What has induced such a hand-brake turn in these billionaires’ opinions? A stock price rally following Trump’s victory increased their collective fortunes by $64 billion overnight but that’s merely chump change: Musk spent $250 million to finance Trump’s election campaign, a sum he earns every 15 minutes. Trump is promising to oppose internet regulation and prosecute journalists who investigate or criticise too much, but I think even those aren’t sufficient bait. These moguls already had everything except power to rule, which is now on offer.
The other promise Trump makes is to dump the Democrats’ (already feeble) policies toward climate change mitigation, turning the USA away from the Paris Agreement and Net Zero. This very well suits a second generation of moguls – the AI barons. My own attitude to AI has changed somewhat over the last few years. I’ve been sceptical of earlier claims that silicon tech will soon produce intelligence equivalent to or greater than humans, a goal now renamed a AGI, but I’m enormously impressed by the strides made in language and perceptual processing (I did after all let ChatGPT write a guest column for me).
Three AI problems are rapidly becoming visible. The first is that those who really know (as opposed to simply hyping a stock-price bubble) are as sceptical as I am about whether merely adding more GPU and training data will push GPTs across into AGI: there are already signs of plateauing or even degeneration through data pollution. A second problem is the absurd, even obscene, amount of electrical power consumed by the huge processing arrays that support the current generative AI models. Pronouncements from OpenAI about their future energy needs are beginning to sound frankly deranged – restart old nuclear power stations to marginally improve AI services which are, let’s face it, really only souped up search engines rather than solutions to any physical-world problems. Building a new clean energy infrastructure to mangle words and bitmaps rather than provide clean transport, heating and air-conditioning is actually psychotic.

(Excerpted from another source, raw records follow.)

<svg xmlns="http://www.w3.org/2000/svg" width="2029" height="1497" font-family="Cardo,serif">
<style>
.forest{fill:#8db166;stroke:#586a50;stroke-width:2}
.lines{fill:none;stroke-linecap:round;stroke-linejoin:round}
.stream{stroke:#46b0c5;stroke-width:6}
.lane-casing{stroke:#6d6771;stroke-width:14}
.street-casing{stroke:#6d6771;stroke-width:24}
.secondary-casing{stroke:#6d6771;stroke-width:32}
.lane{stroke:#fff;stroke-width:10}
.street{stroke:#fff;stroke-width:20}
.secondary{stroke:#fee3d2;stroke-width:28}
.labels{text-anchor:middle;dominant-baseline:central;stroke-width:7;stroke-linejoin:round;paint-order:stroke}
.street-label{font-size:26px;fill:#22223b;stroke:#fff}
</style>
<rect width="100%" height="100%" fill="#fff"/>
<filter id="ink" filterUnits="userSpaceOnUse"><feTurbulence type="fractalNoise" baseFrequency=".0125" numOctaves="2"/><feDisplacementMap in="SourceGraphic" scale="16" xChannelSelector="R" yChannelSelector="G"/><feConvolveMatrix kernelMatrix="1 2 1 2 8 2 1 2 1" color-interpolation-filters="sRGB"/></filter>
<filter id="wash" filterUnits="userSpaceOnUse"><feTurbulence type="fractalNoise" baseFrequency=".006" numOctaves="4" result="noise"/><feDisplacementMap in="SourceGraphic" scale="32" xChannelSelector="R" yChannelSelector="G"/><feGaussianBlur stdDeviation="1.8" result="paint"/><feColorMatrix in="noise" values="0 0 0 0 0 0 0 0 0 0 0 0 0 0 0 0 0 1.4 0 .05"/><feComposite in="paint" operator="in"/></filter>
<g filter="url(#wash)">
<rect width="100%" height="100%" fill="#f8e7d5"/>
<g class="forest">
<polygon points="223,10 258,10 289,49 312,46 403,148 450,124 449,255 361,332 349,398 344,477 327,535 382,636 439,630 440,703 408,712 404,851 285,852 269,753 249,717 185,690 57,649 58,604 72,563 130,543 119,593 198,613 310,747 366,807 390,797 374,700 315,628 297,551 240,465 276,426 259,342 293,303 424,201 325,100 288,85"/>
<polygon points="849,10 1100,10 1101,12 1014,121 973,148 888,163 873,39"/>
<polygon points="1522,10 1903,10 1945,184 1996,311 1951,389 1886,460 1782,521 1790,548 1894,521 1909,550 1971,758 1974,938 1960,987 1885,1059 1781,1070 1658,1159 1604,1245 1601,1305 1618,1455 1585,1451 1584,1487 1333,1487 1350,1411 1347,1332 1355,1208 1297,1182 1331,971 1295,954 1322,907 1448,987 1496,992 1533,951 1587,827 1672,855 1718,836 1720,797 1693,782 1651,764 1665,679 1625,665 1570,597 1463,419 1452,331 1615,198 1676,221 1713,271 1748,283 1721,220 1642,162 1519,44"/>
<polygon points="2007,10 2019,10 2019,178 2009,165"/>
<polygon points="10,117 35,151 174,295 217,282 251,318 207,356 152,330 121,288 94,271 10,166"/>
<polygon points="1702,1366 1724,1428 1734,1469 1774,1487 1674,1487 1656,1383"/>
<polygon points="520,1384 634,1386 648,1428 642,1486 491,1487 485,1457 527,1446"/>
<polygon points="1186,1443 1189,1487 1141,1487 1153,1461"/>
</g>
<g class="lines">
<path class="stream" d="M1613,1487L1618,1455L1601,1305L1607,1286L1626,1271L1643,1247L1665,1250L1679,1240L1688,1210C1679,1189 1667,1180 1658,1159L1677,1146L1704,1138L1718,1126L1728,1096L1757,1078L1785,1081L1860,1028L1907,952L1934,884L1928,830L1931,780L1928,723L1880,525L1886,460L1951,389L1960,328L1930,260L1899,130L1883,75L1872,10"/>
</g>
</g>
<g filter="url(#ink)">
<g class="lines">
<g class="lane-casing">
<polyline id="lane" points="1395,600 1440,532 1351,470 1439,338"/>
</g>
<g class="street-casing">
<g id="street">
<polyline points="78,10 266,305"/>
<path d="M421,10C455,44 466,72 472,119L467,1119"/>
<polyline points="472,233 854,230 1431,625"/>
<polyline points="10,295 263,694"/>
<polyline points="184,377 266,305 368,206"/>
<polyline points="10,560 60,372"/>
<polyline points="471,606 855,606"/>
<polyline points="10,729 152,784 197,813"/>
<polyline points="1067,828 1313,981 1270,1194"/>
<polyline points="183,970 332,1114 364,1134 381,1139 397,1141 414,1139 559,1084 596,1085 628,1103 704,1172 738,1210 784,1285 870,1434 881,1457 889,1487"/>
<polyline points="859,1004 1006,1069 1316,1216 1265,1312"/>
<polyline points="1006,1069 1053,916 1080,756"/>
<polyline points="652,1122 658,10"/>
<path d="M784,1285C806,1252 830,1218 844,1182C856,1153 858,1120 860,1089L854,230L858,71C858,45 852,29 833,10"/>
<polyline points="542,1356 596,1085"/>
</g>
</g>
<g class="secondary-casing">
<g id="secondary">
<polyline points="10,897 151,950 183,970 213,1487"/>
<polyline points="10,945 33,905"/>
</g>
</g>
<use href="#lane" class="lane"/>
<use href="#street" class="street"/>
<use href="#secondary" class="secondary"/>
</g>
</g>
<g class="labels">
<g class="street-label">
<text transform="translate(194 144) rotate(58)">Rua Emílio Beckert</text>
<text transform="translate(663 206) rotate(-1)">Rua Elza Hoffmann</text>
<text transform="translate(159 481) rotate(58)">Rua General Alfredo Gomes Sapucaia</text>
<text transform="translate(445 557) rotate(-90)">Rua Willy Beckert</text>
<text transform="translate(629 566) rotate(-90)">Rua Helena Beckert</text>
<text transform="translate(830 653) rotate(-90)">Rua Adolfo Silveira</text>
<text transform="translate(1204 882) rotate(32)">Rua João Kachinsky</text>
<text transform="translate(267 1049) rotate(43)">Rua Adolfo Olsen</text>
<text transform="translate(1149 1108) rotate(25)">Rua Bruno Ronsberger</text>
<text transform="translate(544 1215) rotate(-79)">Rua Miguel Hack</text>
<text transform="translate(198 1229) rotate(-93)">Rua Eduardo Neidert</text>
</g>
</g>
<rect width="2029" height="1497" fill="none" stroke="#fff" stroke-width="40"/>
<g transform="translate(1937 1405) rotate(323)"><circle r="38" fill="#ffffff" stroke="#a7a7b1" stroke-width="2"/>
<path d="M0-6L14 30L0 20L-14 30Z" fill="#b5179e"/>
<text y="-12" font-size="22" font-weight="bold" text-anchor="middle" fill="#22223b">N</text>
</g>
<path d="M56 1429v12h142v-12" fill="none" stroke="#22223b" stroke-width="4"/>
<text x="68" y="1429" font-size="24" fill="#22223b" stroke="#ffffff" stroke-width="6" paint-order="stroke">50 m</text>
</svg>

The third problem is that if Trump humours his new silicon buddies by employing their current, flawed, AI products to displace huge numbers of human jobs, he’ll likely trigger an economic crisis that leads to social unrest or even breakdown. This magazine is called PC Pro, the first P standing for Personal. We grew out of a 1980s technical revolution that put computing power into the hands of individuals and decentralised power away from the mainframes of state bureaucracies. The ambitions of the AI brigade concentrate processing back into gargantuan data centres that threaten data democracy itself.